Why is a Java array index expression evaluated before checking if the array reference expression is null?
An array access expression has two sub-expressions:
An array access expression contains two subexpressions, the array reference expression (before the left bracket) and the index expression (within the brackets).
The two sub-expressions are evaluated before the array access expression itself, in order to evaluate the expression.

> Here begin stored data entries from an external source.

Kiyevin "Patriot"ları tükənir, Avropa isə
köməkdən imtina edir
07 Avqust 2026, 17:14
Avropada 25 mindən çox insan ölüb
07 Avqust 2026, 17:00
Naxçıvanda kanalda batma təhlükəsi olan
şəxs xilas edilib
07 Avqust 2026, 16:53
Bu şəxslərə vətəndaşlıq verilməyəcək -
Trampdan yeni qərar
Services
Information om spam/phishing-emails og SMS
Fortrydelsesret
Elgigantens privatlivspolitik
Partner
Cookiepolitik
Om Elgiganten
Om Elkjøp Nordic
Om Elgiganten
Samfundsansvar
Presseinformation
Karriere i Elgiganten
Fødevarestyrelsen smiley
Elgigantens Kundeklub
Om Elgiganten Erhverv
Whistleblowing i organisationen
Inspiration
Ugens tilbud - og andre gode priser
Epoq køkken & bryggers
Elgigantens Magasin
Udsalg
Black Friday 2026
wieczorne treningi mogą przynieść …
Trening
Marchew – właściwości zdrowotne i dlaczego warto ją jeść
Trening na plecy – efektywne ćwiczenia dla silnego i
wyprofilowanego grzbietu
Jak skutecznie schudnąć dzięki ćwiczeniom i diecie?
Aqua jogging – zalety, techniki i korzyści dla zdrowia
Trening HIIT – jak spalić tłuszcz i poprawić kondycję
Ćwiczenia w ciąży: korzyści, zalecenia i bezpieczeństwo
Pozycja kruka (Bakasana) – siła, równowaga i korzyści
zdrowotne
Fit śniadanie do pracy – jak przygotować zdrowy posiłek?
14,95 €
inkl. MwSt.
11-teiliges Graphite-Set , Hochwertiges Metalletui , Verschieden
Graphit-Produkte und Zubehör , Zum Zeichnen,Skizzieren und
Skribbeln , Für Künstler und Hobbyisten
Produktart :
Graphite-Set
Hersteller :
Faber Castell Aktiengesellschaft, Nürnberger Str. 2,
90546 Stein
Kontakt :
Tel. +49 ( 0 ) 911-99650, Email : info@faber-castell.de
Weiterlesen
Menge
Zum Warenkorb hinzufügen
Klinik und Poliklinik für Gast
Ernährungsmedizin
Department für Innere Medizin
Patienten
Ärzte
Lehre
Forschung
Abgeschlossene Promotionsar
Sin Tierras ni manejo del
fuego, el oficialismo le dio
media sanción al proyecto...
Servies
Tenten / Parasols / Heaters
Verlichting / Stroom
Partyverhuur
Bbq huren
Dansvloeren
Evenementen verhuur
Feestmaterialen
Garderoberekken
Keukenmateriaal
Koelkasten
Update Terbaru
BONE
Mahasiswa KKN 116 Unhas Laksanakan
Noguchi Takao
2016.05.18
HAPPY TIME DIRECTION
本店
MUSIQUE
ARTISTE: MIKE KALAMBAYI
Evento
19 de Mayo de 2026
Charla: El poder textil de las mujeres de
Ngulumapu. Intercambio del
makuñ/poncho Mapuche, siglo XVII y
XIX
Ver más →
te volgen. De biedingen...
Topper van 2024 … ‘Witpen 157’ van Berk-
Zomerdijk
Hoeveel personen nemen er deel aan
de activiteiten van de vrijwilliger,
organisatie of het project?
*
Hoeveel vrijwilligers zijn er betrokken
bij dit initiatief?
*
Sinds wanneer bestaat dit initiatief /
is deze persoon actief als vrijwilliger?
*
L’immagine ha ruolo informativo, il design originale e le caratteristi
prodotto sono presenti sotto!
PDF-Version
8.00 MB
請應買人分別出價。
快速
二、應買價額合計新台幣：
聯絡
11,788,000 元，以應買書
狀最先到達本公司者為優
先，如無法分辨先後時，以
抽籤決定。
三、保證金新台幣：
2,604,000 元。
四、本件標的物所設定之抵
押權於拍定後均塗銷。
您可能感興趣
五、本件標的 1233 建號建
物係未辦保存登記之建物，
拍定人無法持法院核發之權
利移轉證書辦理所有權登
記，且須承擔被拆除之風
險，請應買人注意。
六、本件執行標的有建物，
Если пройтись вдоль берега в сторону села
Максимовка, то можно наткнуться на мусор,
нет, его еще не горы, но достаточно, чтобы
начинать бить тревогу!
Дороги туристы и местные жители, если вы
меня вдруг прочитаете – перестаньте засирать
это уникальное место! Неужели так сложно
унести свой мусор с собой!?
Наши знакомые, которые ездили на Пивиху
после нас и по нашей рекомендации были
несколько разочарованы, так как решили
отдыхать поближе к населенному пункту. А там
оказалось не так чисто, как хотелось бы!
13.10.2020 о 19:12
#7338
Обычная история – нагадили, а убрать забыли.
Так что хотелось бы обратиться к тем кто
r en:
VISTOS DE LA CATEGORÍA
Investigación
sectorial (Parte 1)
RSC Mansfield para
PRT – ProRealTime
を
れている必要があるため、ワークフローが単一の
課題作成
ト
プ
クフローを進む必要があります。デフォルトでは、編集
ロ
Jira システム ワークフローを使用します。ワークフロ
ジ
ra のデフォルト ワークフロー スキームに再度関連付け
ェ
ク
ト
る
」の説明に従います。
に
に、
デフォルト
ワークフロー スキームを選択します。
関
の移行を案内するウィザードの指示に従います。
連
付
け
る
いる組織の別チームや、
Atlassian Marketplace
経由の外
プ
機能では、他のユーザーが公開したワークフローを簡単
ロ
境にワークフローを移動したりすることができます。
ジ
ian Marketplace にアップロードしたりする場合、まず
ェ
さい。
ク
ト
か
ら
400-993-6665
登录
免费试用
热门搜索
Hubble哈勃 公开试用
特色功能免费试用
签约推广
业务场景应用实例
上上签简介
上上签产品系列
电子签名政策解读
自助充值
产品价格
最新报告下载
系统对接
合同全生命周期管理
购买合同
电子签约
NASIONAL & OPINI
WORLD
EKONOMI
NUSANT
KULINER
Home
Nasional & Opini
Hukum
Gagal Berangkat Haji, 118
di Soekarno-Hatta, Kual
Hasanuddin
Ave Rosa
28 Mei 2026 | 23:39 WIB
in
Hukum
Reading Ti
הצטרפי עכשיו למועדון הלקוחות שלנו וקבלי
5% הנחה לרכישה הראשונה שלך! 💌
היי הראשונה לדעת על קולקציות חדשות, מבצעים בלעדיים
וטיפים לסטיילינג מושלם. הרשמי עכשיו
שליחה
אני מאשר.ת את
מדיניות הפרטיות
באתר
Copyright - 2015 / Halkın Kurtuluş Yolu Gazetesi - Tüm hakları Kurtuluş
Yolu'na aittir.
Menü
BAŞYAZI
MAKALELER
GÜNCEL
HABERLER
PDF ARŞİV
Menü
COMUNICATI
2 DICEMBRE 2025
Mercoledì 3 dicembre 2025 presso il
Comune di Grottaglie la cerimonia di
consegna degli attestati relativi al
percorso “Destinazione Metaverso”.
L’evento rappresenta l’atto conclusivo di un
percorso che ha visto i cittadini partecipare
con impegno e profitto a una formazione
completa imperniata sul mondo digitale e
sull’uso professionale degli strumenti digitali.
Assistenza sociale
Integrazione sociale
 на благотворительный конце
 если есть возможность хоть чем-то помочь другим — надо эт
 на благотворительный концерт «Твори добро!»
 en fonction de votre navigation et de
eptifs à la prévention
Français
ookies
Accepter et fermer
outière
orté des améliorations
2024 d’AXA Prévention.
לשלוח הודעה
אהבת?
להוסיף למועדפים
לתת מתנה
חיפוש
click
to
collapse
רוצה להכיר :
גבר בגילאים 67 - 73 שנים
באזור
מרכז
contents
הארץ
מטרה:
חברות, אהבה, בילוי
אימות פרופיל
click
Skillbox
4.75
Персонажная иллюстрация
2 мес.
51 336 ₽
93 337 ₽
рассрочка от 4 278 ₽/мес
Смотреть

After evaluating the two sub-expressions
nada()[index = 2]++;
becomes
null[2]++;
Only now the expression is evaluated and the NullPointerException
is thrown.
This is consistent with the evaluation of most expressions in Java (the only counter examples I can think of are short circuiting operators such as && and ||).
For example, if you make the following method call:
firstMethod().secondMethod(i = 2);
First you evaluate firstMethod()
and i = 2
, and only later you throw NullPointerException
if firstMethod()
evaluated to null
.
This is because in the generated bytecode there are no explicit null checks.
nada()[index = 2]++;
is translated into the following byte code:
// evaluate the array reference expression
INVOKESTATIC Test3.nada ()[I
// evaluate the index expression
ICONST_2
DUP
ISTORE 1
// access the array
// if the array reference expression was null, the IALOAD operation will throw a null pointer exception
DUP2
IALOAD
ICONST_1
IADD
IASTORE
The basic byte code operations are (for an int[]
)
ALOAD array_address
ILOAD index
IALOAD array_element_retrieval
The IALOAD does the null pointer check. In reality the code is a bit more elaborate:
- calculate array address
- calculate index
- IALOAD
So the answer is: it would need an extra checking operation after the array address is loaded, in anticipation of the array access.
Behavior by straight implementation.